Advertisements that glorify and glamorize the emaciated look of skinny
models for fashion houses and health clinics have become a subject of
debate in France. A young woman weighting 170 pounds recently won a
title in a beauty contest in London. Just a year ago, contestants of her
size would never have a chance of passing through the initial screening
process.
Deep down at the back of our minds, we all know that the obsession for
staying thin can lead to serious behavioral problems. Eating disorder is
not only health threatening, it can ruin the patient's social life. I
don't know if any man would enjoy an evening out with a skinny,
celery-stick-munching woman who is permanently preoccupied with watching
her own waistline.
But judging by the avalanche of ads pushing diet pills and weight-loss
programs on TV every evening, there is obviously no shortage of women
who genuinely believe that they can't be too thin. Some of those ads
make claims that sound downright absurd.
I often wonder what kind of a sucker would want to buy a portable sauna
that looks like nothing more than an oversized plastic bag in which the
user is supposed to make steam by boiling water on a stove. Nothing
would have tempted me to have myself tugged into that contraption like
those pretty-face models in the ad.
Indeed, the whole dieting craze spun out of control in the 1990s when
food prices dropped to rock bottom levels. It looked like a
counter-culture in the age of plenty when people in developed and
developing countries indulged in all forms of excesses.

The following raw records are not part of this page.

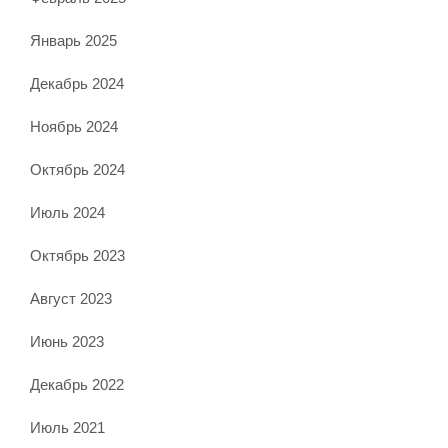
Январь 2025
Декабрь 2024
Ноябрь 2024
Октябрь 2024
Июль 2024
Октябрь 2023
Август 2023
Июнь 2023
Декабрь 2022
Июль 2021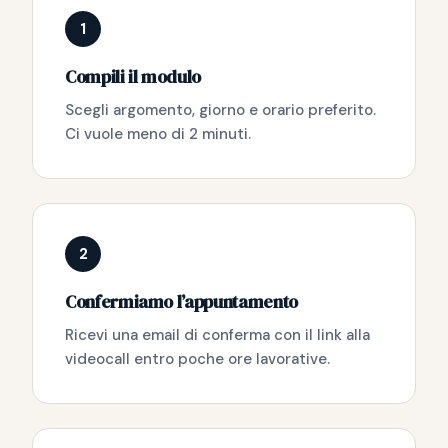
1
Compili il modulo
Scegli argomento, giorno e orario preferito.
Ci vuole meno di 2 minuti.
2
Confermiamo l’appuntamento
Ricevi una email di conferma con il link alla
videocall entro poche ore lavorative.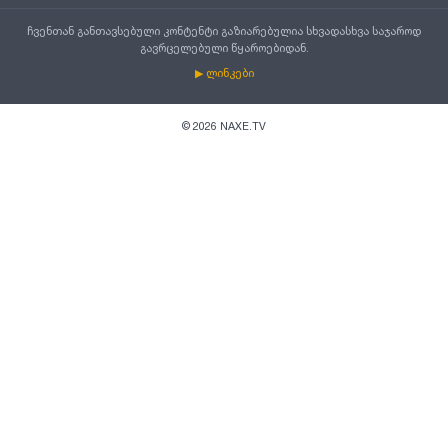
ჩვენთან განთავსებული კონტენტი გაზიარებულია სხვადასხვა საჯაროდ
გავრცელებული წყაროებიდან.
▶ ლინკები
©
2026
NAXE.TV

Hong Kong at that time enjoyed the dubious reputation of being a giant
casino where rampant speculation by people in all walks of life pushed
asset prices to improbable levels. Young professionals in the 20s drove
expensive German cars and frequented posh hostess clubs where an evening
of karaoke could easily set you back $2,000.
A high-class restaurant in an office tower in the financial district was
nicknamed the "canteen" by the salary men and women in the many
stockbrokerage houses and investment banks in that district. Although
lunch at that eatery cost at least $50 per person, it was still
considered cheap by patrons who had become accustomed to making a fast
buck in the stock market.
In that environment of easy money and cheap foods, staying thin required
a high level of self- discipline. Thinness was initially a badge of
honor that distinguished the persons of intellect and culture from the
hoard of money grabbers who were willing to make a fast buck by camping
overnight outside developers' sales offices to be among the first in
line to buy apartments for quick resale. But I still can't understand
how being skinny eventually evolved into a prerequisite for beauty.
Those who have continued to be overly obsessed with their weight, please
take note of this: the price of rice in the international market has
more than doubled since the beginning of the year.